“Since none of us has ever gone over, perhaps we’d better rehearse a jump this evening, before we try it on the crowd,” he suggested, in the hope that action would halt dissension.
But Burt Minster had by no means given up the controversy. He had merely been planning.
“This Jenkins who is running the fair intimated to-day that he might raise the ante if we pulled something particularly spectacular the first day,” he said slowly. “And we need the money, if we’re ever to get back where we started. Well, I have a scheme that’ll settle this nerve question once and for all, and give us a big lift toward buying another plane as well.”
“Out with it, then,” snapped Del O’Connell. “I’m willin’ already.”

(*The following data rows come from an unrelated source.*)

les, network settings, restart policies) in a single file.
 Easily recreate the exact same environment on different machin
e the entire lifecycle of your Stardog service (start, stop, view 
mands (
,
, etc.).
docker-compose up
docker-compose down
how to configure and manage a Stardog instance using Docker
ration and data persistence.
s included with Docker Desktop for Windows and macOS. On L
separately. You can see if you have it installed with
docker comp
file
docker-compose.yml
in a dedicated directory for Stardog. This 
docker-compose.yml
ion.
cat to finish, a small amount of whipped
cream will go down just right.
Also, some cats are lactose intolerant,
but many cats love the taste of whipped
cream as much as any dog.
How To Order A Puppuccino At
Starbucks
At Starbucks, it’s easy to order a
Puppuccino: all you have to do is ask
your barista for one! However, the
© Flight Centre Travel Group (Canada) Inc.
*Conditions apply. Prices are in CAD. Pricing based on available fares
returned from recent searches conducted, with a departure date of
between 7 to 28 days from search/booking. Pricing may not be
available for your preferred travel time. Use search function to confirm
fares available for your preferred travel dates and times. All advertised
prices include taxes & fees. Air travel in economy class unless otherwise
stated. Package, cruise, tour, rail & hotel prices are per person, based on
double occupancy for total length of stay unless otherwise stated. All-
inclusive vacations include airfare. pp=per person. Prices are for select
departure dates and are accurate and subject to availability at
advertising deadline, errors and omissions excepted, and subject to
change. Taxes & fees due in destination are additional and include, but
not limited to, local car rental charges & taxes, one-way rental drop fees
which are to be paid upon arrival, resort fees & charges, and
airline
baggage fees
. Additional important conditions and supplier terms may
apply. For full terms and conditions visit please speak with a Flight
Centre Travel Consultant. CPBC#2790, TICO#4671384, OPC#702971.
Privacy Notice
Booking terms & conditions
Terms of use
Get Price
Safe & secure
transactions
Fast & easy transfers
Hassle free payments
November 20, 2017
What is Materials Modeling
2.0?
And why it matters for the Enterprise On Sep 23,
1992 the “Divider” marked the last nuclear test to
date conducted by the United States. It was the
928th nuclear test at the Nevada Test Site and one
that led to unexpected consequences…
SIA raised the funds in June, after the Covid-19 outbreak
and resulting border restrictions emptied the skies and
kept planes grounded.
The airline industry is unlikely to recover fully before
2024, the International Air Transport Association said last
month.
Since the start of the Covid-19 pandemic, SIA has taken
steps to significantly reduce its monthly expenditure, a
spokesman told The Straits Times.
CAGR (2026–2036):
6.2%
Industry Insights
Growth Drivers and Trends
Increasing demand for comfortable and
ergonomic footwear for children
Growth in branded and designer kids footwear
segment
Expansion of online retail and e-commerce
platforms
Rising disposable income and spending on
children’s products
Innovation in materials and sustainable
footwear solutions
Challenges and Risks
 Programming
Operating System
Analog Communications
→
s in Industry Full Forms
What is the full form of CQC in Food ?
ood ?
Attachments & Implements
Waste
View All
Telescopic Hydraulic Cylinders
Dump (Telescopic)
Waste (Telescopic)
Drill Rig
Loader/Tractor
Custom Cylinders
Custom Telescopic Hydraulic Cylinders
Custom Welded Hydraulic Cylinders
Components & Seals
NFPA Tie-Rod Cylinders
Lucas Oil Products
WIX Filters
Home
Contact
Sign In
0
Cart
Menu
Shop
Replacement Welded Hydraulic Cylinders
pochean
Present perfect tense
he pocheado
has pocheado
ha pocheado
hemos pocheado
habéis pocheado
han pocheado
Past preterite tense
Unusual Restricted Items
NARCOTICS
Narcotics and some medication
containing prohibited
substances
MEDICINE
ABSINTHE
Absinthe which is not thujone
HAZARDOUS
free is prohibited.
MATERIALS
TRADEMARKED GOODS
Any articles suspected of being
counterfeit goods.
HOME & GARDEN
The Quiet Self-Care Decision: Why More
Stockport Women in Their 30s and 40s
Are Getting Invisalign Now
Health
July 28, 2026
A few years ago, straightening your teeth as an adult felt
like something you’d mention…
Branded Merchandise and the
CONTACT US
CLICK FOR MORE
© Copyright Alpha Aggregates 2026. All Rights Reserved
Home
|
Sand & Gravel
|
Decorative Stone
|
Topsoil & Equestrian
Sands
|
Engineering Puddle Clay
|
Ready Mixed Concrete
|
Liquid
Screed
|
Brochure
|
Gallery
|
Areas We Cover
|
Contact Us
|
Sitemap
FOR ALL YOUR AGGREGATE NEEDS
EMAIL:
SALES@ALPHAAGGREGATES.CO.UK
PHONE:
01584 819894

Burt Minster laid a hand on the parachute packs.
“We have two of them, and we planned that the jumper should wear both, as is customary. Well, instead of that, we’ll both jump, you and I, at the same time.”
“And what would that prove?” snorted Del.
“I’m not through yet,” Burt rebuked him. “We’ll announce the thing as a race to earth, the man landing first winning. You see, you don’t have to pull the rip-cord that opens the parachute the minute you leave the ship. You can fall free—an army expert fell almost two thousand feet before he opened his ’chute—”
Del O’Connell’s eyes glinted.
“’Tis not a bad idea at all,” he admitted, and looked upon Burt Minster with less rancor. “I like it fine.”